Some 70% of infected people live in the capital city and surrounding Pest County, so it is justified to keep curfew restrictions in force in these regions, the head of the Prime Minister’s Office, Gergely Gulyás said. Life can be restarted gradually according to a strict schedule, taking into account geographical differences and the number of virus infections, he added. The safety of the elderly, the most endangered age group, should remain a priority, he said, adding that restrictions under which people over 65 are allowed to do their shopping between 9-12am will be maintained.
Gulyás also said testing will be compulsory for all patients leaving or entering hospital and for the staff of elderly care homes. He said Hungary’s health-care system was prepared to handle mass infections, adding that the epidemic had slowed down and the number of cases in the country was relatively low. He added that in terms of the total number of ventilators in the country, Hungary was “among the best prepared”.
Gulyás also said the government has decided to simplify administrative procedures for entrepreneurs in order to reduce personal contacts and relieve businesses of some of their administrative burden.
The government is lifting restrictions on private health-care institutions from May 4, Gulyás said, so the sector can contribute to the country’s protection efforts. Restrictions regarding specialised and out-patient clinics will be lifted in four stages, with further information on the specific sectors to appear in a decree shortly, he said.
Regarding testing for Covid-19, Gulyás said plenty of test kits were available, making it possible to test one person multiple times where necessary. The government has also decided to speed up testing and to test all employees of retirement homes and all patients checking in and out of hospitals, he said. A “possibly effective” treatment against the disease is being tested in the Hungarian health-care system, Gulyás noted, using the blood plasma of recovered Covid-19 patients. “It is too early to tell” whether it will be successful, he said.

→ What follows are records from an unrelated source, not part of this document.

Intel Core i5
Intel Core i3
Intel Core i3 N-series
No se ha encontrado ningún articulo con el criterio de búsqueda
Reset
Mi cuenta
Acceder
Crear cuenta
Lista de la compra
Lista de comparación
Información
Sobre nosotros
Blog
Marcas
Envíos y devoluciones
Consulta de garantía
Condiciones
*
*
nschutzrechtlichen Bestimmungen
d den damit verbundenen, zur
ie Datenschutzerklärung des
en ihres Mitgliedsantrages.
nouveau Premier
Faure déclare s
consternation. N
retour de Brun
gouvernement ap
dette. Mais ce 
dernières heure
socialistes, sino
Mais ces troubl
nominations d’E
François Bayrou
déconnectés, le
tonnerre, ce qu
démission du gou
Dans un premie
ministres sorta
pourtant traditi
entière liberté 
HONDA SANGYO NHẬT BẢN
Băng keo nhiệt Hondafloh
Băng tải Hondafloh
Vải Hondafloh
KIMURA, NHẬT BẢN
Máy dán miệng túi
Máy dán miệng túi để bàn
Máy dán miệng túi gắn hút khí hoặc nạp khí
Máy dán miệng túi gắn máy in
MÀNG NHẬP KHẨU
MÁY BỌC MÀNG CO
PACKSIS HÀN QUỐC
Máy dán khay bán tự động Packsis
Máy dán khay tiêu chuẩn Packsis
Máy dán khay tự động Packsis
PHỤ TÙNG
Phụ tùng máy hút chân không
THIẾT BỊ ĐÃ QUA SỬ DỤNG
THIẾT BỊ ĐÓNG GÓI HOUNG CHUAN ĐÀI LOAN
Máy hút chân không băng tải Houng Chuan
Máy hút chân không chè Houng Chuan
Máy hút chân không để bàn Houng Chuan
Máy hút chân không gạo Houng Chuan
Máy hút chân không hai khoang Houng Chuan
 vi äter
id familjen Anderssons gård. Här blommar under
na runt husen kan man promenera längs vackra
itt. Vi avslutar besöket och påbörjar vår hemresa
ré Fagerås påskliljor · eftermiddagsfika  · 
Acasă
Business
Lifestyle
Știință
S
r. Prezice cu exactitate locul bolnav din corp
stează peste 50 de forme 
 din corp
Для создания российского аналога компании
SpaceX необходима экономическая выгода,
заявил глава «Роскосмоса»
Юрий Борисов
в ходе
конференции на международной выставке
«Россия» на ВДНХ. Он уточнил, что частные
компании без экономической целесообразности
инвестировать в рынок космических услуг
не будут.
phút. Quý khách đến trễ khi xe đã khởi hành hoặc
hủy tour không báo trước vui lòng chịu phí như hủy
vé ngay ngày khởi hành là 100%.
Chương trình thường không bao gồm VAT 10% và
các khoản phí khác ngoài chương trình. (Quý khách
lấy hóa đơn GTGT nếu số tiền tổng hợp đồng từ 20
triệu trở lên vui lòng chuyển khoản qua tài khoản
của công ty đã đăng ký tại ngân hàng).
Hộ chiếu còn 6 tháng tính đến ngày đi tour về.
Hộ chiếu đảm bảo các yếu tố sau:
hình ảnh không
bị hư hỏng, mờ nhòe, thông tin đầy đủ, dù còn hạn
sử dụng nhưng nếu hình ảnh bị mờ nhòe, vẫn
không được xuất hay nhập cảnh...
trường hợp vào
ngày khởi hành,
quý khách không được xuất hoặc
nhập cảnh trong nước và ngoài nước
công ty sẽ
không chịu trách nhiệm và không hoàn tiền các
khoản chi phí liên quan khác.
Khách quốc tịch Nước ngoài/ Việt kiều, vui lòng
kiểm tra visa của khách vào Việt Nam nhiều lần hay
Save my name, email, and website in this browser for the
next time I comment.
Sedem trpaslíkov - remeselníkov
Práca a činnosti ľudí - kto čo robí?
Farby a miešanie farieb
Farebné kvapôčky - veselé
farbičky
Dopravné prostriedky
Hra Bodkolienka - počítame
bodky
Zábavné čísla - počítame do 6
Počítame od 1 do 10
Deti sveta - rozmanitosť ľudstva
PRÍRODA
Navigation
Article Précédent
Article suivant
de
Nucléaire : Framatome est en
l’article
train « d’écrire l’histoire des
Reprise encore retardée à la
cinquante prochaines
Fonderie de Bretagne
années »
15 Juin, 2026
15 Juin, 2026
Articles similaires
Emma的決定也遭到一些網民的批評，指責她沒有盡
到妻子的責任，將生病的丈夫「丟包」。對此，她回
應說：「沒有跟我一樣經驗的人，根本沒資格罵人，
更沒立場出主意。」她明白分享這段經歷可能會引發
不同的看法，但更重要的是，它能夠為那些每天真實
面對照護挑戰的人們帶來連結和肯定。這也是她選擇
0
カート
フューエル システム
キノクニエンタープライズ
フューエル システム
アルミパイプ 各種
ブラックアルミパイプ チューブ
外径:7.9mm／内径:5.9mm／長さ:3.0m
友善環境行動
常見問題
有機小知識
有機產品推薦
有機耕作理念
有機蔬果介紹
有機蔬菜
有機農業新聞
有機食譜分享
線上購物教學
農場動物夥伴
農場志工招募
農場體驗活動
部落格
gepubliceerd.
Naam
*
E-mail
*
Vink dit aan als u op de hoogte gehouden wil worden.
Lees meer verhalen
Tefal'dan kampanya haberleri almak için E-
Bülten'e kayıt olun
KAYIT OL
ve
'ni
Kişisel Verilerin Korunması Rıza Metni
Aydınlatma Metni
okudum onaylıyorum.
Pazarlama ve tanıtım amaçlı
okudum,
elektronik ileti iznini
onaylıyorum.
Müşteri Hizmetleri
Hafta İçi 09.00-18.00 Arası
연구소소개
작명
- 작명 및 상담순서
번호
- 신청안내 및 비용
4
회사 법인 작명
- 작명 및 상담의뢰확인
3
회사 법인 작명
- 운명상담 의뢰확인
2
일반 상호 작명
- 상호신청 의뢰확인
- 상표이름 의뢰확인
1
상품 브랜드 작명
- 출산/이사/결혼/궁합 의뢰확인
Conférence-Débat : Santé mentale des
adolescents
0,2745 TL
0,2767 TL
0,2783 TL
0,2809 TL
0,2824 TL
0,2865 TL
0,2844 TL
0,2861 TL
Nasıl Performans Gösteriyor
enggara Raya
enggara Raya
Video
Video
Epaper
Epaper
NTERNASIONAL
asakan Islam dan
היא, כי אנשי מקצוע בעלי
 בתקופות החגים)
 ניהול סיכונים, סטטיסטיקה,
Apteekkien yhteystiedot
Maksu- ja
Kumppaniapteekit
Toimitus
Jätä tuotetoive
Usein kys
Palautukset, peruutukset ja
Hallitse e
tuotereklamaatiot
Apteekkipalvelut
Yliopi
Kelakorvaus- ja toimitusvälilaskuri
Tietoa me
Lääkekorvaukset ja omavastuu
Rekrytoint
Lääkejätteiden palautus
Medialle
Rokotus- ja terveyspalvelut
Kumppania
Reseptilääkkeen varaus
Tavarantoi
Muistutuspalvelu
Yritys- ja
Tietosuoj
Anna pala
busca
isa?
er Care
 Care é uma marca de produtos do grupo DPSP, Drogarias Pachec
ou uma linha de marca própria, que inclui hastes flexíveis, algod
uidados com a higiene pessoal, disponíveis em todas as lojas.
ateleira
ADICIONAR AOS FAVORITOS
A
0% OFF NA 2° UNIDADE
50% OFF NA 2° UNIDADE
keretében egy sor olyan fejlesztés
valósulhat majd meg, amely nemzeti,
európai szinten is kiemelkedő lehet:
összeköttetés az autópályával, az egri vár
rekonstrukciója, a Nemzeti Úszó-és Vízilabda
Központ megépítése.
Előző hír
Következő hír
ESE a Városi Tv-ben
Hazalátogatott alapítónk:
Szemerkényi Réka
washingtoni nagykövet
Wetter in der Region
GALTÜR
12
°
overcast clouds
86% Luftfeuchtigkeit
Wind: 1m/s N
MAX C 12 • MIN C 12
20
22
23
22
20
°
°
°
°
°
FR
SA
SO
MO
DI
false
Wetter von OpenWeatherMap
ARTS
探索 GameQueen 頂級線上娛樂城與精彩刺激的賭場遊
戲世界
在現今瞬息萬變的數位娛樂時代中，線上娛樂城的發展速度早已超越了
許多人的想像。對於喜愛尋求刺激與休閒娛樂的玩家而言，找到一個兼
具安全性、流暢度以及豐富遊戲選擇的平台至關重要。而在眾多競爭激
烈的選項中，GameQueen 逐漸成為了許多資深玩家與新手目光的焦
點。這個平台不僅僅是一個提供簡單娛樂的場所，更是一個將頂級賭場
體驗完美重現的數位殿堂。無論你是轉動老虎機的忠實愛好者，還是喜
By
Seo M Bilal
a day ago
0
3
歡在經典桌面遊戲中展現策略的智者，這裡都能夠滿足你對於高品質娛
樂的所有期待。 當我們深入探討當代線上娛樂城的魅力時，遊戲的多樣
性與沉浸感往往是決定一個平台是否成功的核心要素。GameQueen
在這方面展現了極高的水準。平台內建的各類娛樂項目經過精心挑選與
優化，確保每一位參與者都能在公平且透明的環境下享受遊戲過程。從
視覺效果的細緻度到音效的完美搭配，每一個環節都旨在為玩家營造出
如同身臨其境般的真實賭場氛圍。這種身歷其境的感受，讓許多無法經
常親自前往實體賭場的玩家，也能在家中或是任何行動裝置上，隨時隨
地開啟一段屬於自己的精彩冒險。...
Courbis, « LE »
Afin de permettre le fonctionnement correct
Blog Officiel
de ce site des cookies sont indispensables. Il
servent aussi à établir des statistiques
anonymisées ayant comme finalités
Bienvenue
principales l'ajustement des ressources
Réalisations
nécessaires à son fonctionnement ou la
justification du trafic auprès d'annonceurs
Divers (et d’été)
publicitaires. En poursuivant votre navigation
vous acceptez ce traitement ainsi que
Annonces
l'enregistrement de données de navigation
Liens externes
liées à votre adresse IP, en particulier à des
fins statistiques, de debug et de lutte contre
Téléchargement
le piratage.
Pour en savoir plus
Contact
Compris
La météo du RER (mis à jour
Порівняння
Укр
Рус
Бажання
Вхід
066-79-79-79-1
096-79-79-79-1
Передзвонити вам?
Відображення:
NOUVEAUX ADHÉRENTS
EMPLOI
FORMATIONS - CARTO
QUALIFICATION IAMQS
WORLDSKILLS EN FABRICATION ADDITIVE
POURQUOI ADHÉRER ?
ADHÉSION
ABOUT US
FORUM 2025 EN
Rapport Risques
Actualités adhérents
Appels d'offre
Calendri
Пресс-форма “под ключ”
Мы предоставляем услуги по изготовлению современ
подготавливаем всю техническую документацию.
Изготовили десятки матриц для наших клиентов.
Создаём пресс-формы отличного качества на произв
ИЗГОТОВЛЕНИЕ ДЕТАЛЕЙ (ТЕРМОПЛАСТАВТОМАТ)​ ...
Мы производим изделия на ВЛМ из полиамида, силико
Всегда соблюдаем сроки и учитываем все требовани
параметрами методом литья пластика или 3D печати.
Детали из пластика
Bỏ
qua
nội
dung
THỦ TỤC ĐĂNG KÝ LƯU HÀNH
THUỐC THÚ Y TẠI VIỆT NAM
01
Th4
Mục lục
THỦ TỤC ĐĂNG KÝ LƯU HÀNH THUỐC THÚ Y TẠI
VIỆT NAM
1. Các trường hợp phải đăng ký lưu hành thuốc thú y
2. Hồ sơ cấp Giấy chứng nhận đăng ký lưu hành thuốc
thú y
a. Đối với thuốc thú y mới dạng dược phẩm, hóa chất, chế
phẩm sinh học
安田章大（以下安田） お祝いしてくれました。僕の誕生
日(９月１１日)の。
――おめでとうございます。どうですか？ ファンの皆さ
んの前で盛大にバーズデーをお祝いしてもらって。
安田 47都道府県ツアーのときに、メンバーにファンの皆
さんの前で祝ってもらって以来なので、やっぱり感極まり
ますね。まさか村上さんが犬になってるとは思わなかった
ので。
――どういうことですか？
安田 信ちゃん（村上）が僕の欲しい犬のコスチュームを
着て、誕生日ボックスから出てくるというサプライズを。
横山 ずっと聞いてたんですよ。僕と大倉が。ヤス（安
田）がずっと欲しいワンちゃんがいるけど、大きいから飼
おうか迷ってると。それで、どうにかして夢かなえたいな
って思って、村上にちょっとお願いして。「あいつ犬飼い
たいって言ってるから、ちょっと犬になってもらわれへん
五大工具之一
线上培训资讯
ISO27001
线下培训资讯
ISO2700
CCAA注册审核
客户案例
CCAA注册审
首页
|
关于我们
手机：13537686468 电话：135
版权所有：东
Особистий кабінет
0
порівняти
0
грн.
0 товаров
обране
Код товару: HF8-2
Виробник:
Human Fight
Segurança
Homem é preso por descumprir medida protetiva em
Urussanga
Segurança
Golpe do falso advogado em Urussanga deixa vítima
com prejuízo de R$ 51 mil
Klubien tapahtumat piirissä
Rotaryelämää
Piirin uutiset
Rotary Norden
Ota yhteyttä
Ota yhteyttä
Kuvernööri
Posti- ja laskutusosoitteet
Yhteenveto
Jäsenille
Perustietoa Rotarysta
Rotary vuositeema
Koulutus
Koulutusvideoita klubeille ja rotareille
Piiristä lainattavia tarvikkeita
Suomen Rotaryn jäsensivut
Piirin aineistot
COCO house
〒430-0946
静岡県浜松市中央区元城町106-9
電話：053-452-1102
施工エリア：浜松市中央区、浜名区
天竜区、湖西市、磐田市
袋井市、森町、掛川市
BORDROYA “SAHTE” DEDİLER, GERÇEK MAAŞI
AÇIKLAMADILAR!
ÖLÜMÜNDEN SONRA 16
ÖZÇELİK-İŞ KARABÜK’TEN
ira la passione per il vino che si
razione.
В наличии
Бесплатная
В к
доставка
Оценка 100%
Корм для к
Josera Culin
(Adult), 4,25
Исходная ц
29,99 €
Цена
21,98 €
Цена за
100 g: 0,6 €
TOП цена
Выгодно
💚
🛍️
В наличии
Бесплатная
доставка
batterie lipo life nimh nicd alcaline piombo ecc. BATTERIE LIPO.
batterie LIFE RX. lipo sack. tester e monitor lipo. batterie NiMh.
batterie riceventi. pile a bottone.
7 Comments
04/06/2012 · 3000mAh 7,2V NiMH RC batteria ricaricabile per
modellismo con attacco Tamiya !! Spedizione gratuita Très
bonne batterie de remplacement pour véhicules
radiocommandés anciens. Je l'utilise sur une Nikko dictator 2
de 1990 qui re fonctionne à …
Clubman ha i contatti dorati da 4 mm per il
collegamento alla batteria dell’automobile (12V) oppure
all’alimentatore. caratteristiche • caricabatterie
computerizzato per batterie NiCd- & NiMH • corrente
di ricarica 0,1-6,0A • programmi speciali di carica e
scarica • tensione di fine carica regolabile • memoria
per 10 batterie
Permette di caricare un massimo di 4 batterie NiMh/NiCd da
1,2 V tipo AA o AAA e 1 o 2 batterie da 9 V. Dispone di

Regarding the topics of possible reforms in the health-care sector which may involve establishing a stand-alone health-care ministry; as well as plans to “re-activate” the 30,000 hospital beds freed for potential coronavirus patients once the epidemic has subsided, Gulyás said it would be wrong to “make political decisions on health-care issues during an epidemic”. Protection measures against the epidemic have proved successful, Gulyás said, praising the sector’s leadership.
Commenting on the opinion of an advocate general of the Court of Justice of the European Union (CJEU), who said last week that the Hungarian transit zone at the Hungarian-Serbian border deprived residents of free movement, Gulyás said the decision was an important stage in the court’s decision-making process. The final ruling often coincided with the advocate general’s opinion, he said. Last week’s opinion is in contradiction with previous rulings of the European Court of Human Rights (ECtHR), Gulyás noted. Hungary has been fighting to protect its borders since 2015, Gulyás said, adding that the CJEU is now “trying to thwart efficient border protection in the EU”.
On cooperation with local authorities, Gulyás said the government “wants to help” but local governments also had to bear their share of the burden “in perilous times”. The government is working to relaunch the economy in the second half of the year, bringing investments to localities, he said. Regarding Budapest Mayor Gergely Karácsony’s proposal to reduce speed limits within the city, Gulyás said “hastily prepared” proposals would be especially harmful in the current situation. He called on Karácsony to consult the group leaders of the city assembly on the matter.
Commenting on an interview House Speaker László Kövér gave on Wednesday, in which he said the opposition “working against the Hungarian nation”, Gulyás said Kövér had “shown considerable restraint” compared to comments the opposition had made about the government, “even in a state of emergency”. The ruling parties have expressed a wish for nationwide cooperation several times, but the opposition’s “behaviour” in the past months “does not promise hope of national unity,” he said.